REPUBLIKA.CO.ID, AKARTA -- Kementerian Kesehatan (Kemenkes) menanggapi tudingan Departemen Luar Negeri Amerika Serikat yang menyebut aplikasi PeduliLindungi melanggar hak asasi manusia (HAM), terutama terkait privasi data penduduk. Kemenkes menyatakan, tudingan itu tak berdasar.
"Tuduhan aplikasi ini tidak berguna dan juga melanggar hak asasi manusia (HAM) adalah sesuatu yang tidak mendasar," kata Juru Bicara Kemenkes, Siti Nadia Tarmizi, dalam siaran persnya, dikutip Sabtu (16/4).
Nadia menjelaskan, PeduliLindungi telah memuat prinsip-prinsip tata kelola aplikasi yang jelas, termasuk kewajiban untuk tunduk dengan ketentuan perlindungan data pribadi. Pengembangan PeduliLindungi juga mengacu pada kesepakatan global dalam Joint Statement WHO on Data Protection and Privacy in the Covid-19 Response tahun 2020, yang menjadi referensi berbagai negara atas praktik pemanfaatan data dan teknologi protokol kesehatan Covid-19.
Dia mengatakan aspek keamanan sistem dan perlindungan data pribadi pada PeduliLindungi menjadi prioritas Kementerian Kesehatan. Seluruh fitur PeduliLindungi beroperasi dalam suatu kerangka kerja perlindungan dan keamanan data yang disebut Data Ownership and Stewardship.
Kemenkes, kata dia, telah melakukan kerja sama strategis dengan berbagai pihak untuk memastikan sistem elektronik pada PeduliLindungi telah aman dan layak digunakan. "Bersama Badan Siber dan Sandi Negara (BSSN), Kementerian Kesehatan telah menerapkan sistem pengamanan berlapis yaitu pengamanan pada aplikasi, pengamanan pada infrastruktur (termasuk pusat data) dan pengamanan data terenkripsi," ujarnya.
Selain itu, PeduliLindungi telah melalui rangkaian penilaian aspek teknis dan legalitas dalam rangka pendaftaran sebagai penyelenggara sistem elektronik pada Kementerian Komunikasi dan Informatika; dan penempatan data di Pusat Data Nasional Kementerian Komunikasi dan Informatika. "Dengan demikian, PeduliLindungi merupakan sistem elektronik yang andal, aman, terpercaya, dan bertanggung jawab," kata Nadia.
Oleh karena itu, Nadia mengimbau semua pihak agar teliti dalam membaca laporan asli dari US State Department tersebut. "Laporan tersebut tidak menuduh penggunaan aplikasi ini melanggar HAM. Kami memohon agar para pihak berhenti memelintir seolah-olah laporan tersebut menyimpulkan adanya pelanggaran," kata Nadia.
Nadia menambahkan, aplikasi PeduliLindungi berkontribusi besar dalam pengendalian pandemi di Tanah Air. Sejak pertama kali diluncurkan pada Maret 2020, aplikasi ini sudah diunduh oleh lebih dari 90 juta orang dan telah membantu mencegah warga yang terinfeksi mengakses fasilitas dan tempat umum seperti pusat perbelanjaan, airport, pelabuhan, hotel, dan gedung perkantoran.

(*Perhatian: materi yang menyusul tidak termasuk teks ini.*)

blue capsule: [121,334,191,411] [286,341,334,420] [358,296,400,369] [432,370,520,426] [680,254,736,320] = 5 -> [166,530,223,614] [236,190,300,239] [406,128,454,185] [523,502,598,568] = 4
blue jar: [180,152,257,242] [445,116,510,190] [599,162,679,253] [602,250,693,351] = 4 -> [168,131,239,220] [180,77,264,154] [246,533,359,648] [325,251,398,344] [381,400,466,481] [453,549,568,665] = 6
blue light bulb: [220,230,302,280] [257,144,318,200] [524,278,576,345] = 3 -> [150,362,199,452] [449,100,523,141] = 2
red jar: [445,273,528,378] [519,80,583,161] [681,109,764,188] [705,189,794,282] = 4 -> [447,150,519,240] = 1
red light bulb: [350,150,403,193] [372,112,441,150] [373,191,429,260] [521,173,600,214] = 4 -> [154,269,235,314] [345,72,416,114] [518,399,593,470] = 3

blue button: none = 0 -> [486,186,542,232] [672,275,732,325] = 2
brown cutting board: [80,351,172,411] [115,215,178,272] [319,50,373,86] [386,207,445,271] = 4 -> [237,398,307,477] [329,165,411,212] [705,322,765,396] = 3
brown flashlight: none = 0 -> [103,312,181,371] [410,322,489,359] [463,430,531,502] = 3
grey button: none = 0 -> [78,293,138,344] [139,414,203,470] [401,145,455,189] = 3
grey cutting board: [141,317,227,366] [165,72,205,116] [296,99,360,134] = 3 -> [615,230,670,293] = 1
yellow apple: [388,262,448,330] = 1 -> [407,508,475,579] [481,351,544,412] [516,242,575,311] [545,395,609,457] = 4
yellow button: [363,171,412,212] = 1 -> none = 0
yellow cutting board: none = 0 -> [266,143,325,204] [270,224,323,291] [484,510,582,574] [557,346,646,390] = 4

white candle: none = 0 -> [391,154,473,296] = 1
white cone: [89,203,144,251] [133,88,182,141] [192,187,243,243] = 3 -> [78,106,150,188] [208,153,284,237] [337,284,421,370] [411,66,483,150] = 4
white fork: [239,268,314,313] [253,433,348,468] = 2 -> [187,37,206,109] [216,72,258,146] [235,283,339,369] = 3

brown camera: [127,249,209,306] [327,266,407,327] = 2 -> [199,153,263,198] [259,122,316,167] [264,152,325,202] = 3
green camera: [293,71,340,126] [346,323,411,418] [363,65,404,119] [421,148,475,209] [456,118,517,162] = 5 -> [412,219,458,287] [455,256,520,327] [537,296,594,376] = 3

Sepanjang 2021-2022, PeduliLindungi telah mencegah 3.733.067 orang dengan status merah (vaksinasi belum lengkap) memasuki ruang publik. Aplikasi tersebut juga mencegah 538.659 upaya orang yang terinfeksi Covid-19 (status hitam) melakukan perjalanan domestik atau mengakses ruang publik tertutup.
Sebelumnya, Jumat (15/4), Departemen Luar Negeri Amerika Serikat merilis Laporan Praktik Hak Asasi Manusia (HAM) di berbagai negara, termasuk Indonesia. Dalam laporan berjudul 2021 Country Reports on Human Rights Practices itu disebutkan bahwa aplikasi PeduliLindungi yang digunakan pemerintah Indonesia melanggar HAM, terutama terkait dengan privasi data penduduk.
PeduliLindungi memang mewajibkan individu untuk check-in di aplikasi tersebut sebelum memasuki ruang publik. Selain itu, aplikasi ini menyimpan informasi tentang status vaksinasi individu.
Namun, laporan itu menyebut bahwa pengelolaan data dalam aplikasi itu disesalkan oleh kelompok pendukung HAM. "LSM menyatakan keprihatinan tentang informasi apa yang dikumpulkan dan bagaimana data disimpan dan digunakan oleh pemerintah," tulis laporan tersebut tanpa menyebut nama LSM yang dimaksud.